Thanks for sharing. This kind of "color" isn't always easy to ascertain, but (for me, at least) it plays a part in vendor selection.

This same week, Egghead (https://egghead.io) started offering $500 lifetime access to everything they ever made or will make. There's definitely some excellent material in their catalog. But the signals sure seem to point toward the decline of centralized human-created coursework.

Egghead.io is not worth it, the courses there have a shelf life even shorter than frontendmasters. Authors mostly use it to dump their wares then never update the course afterwards while breaking API changes litter their backlog making most content, unless it was released in the last 3 months, worthless.

Absolutely not worth it since the courses are on par with random youtube tutorials IMO.

Also really dislike the pattern of some popular frontend frameworks selling basic documentation in the form of "courses."

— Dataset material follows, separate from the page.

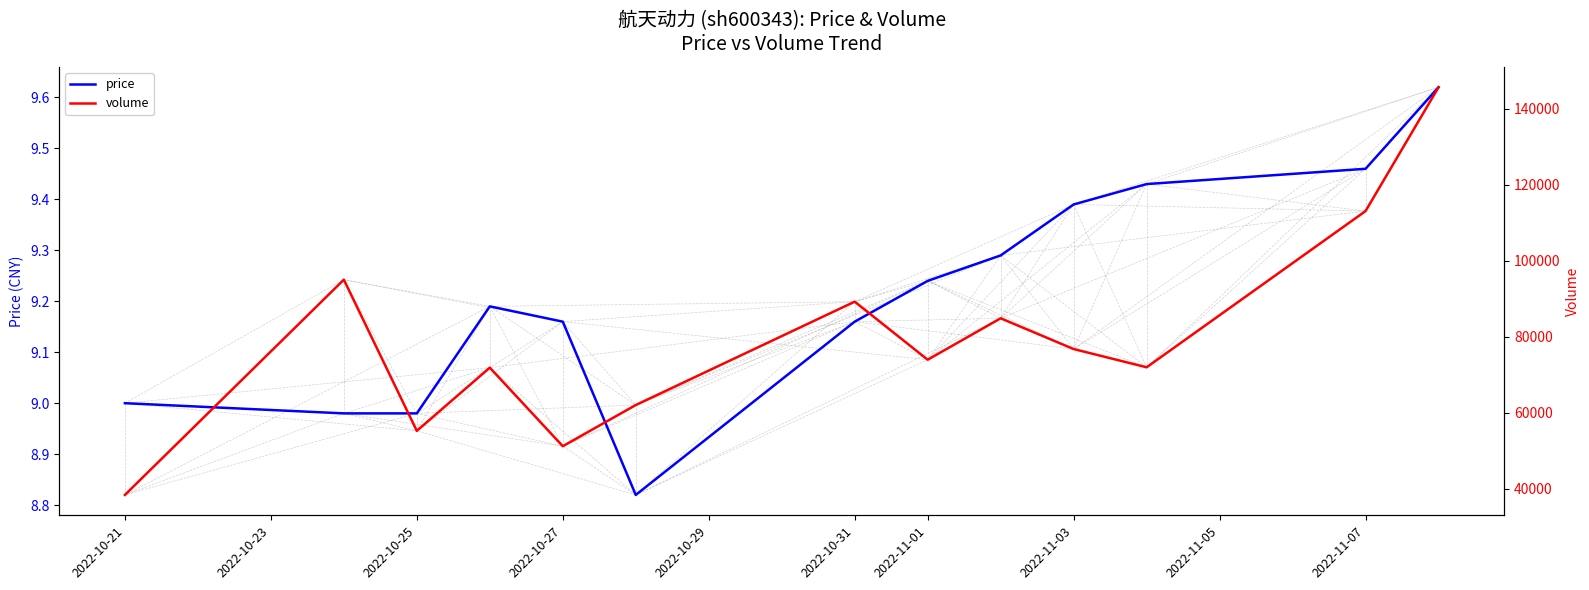

The price series shows 12.4 at 2022-11-03. True or false?

False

Thanks for replying. Agreed on shelf life, but IME at least some of the egghead materials, at the time of publication, have been worthwhile to me. But that experience (5+ years ago) is quite possibly out of date.

Whose lifetime?

(meta: genuinely curious why my observation was downvoted. I may take a further karma hit for mentioning it but worth it if it elicits a meaningful response. what gives?)

At a guess, because it sounds like a product pitch and these 'lifetime payment things' are ALWAYS curtailed if the product actually survives.

I didn’t downvote you, but lifetime offerings tend to be a red flag.

Agreed! (That's why I mentioned it in the context of TFA.) Thanks for replying tho

Thanks for referencing Helium -- it looks great!